Short-answer chart tasks

*** Begin section ***

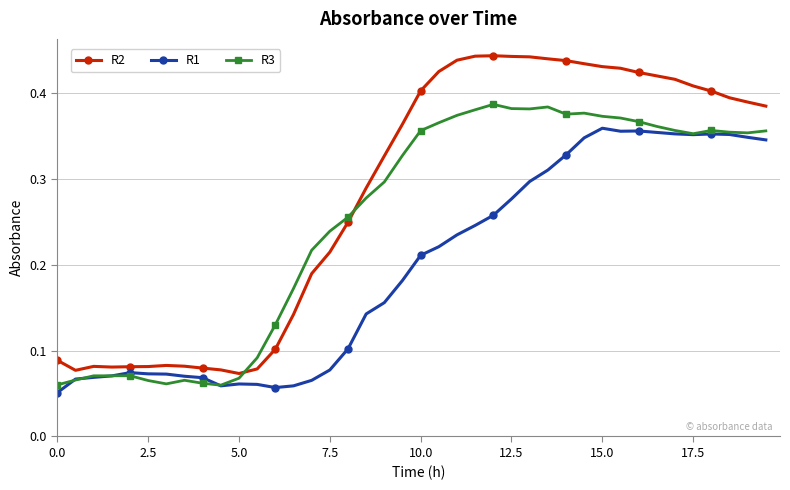

Which series has the largest range (max minus min)?

R2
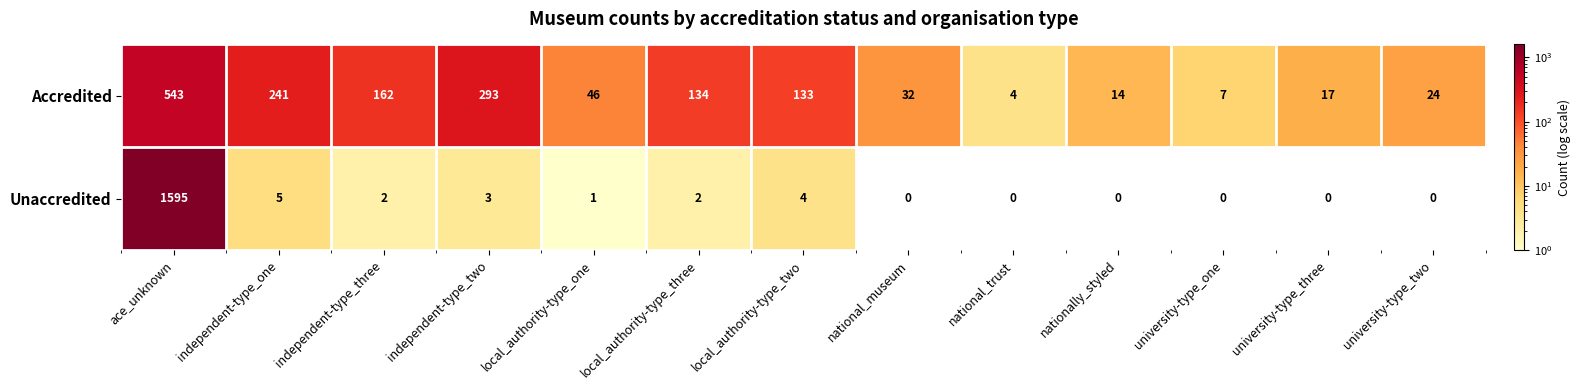

How many series are shown in this chart?

2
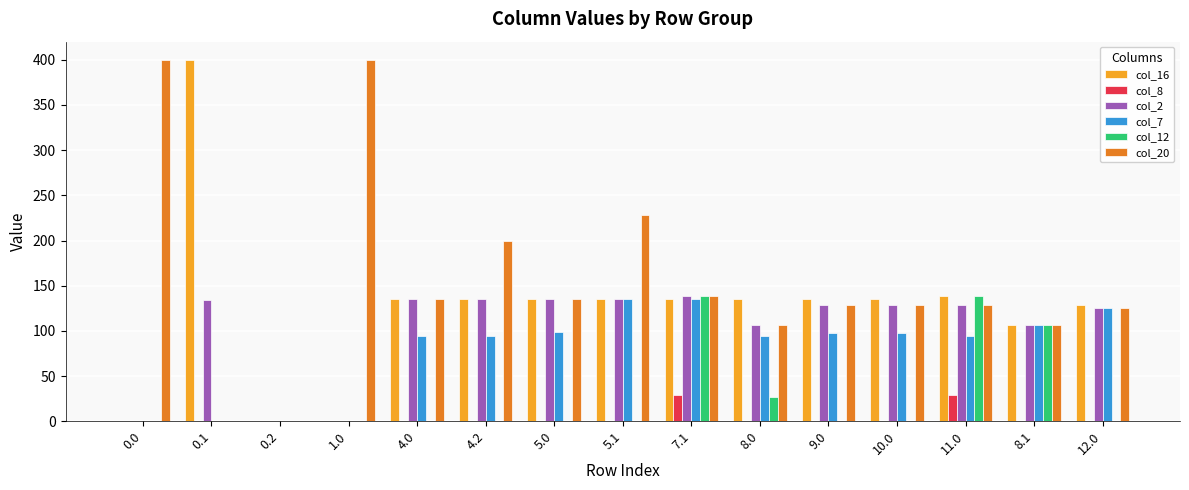

The value of col_20 at 12.0 is 213.4. True or false?

False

*** End section ***

Task requirements -
Gather every line from the rows above that contains the word "series". Treat uppercase and lowercase as different.

Output -
Which series has the largest range (max minus min)?
How many series are shown in this chart?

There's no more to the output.